Learn more in the documentation
The following help pages are good companion links for this tutorial:
Validation and transparency
This workbook is designed to be transparent and reusable. It keeps:
- the full dataset
- the train/test split
- the model control block
- the fit handle
- the training summary
- the holdout confusion report
- the threshold table
- the calibration table
- the chart-ready ROC and calibration data
- the source links
That makes it useful not only as a tutorial workbook, but also as a reusable reporting template. For a broader overview of how BESH Stat NG results are checked, including reference datasets, automated tests, and comparison workflows, see the Validation page.
Summary
This tutorial shows that calibration and threshold selection in Excel should not be treated as an afterthought.
A good classifier report should ask:
- how was the model trained?
- how does it perform on holdout data?
- what does the confusion matrix show?
- how does performance change across thresholds?

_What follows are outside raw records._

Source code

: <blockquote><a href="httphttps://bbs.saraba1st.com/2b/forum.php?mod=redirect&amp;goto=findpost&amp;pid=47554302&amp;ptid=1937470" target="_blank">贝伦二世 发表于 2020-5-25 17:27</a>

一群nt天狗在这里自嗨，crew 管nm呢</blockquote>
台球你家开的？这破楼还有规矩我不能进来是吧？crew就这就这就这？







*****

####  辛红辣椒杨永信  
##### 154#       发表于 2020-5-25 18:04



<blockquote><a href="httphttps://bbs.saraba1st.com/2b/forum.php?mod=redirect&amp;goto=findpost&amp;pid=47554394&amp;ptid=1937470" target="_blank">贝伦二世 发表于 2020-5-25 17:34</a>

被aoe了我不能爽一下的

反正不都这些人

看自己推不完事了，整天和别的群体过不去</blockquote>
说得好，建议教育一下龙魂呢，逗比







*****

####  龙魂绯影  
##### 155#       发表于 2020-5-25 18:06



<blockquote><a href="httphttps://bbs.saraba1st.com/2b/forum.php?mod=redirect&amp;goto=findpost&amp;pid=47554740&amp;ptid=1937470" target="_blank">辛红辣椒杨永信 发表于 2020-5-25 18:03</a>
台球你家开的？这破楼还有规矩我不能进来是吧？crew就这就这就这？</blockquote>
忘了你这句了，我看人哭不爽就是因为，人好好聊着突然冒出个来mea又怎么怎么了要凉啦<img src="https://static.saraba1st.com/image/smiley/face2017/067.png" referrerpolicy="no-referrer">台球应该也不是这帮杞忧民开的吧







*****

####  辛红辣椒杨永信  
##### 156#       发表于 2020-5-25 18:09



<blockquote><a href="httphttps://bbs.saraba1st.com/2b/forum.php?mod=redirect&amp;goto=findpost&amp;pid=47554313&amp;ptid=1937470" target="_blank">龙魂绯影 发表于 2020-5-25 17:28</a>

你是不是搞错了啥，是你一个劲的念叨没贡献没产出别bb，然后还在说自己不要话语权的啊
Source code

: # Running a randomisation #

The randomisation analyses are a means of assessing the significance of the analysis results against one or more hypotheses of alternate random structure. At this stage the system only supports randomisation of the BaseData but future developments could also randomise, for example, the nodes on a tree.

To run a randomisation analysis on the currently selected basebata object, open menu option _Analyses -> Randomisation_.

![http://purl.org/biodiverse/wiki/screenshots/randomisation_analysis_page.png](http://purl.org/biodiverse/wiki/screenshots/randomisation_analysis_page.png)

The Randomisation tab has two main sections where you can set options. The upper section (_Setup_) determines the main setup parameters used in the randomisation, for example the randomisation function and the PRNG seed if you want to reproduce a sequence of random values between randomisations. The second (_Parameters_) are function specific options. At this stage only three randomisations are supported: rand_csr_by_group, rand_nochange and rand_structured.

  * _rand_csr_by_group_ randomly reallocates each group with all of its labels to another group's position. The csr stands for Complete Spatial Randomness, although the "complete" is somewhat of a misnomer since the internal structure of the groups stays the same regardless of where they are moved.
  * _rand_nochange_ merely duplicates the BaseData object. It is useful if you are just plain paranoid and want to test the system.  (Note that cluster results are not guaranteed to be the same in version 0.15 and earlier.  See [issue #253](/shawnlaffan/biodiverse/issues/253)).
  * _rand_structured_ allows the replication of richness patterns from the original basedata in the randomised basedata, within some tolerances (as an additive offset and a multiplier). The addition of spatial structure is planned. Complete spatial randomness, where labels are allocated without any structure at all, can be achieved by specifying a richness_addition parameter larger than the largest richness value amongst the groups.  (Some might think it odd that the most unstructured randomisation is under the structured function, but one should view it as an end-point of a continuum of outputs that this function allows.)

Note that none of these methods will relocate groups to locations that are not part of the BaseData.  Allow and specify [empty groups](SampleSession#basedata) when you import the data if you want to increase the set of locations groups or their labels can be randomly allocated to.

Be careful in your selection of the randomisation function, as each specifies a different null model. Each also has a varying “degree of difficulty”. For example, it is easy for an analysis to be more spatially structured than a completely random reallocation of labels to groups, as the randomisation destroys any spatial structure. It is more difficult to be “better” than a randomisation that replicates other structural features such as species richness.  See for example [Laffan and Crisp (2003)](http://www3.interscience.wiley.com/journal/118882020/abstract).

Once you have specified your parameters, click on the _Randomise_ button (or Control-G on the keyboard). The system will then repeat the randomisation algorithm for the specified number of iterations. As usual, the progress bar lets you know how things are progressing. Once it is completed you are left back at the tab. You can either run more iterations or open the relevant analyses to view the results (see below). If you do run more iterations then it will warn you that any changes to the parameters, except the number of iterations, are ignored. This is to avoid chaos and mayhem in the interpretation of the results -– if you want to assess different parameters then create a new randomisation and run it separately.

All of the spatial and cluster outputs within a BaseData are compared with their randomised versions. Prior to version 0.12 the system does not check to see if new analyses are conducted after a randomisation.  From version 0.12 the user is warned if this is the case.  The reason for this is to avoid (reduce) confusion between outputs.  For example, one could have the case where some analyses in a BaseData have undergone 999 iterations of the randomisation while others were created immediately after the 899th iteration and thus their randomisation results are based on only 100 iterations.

- how good is discrimination?
- are the probabilities calibrated?
In this workbook, the answers are strong:
- the holdout confusion matrix is good
- the default threshold of 0.50 works well
- the threshold 0.30 gives the best overall compromise on this holdout grid
- the ROC AUC is 0.96495
- calibration is sensible
- the Brier score is low
That makes this workbook a strong teaching example for students and junior researchers learning how to report a binary classifier in Excel.
Frequently asked questions
Why is a holdout set important?
Because a model usually looks better on the same data used to fit it. A holdout set gives a more honest picture of predictive performance.
Why is 0.50 not always the best threshold?
Because the best threshold depends on the goal. Sometimes sensitivity matters most, sometimes specificity, and sometimes a balanced compromise is preferred.
What does AUC tell me?
AUC tells you how well the model ranks positive cases above negative cases across all thresholds.
Why do I need calibration if the ROC curve is excellent?
Because a model can rank cases well but still produce poorly calibrated probabilities. ROC and calibration answer different questions.
What does the Brier score add?
It evaluates the full probability forecast, not only thresholded class labels, and gives a compact summary of probability quality.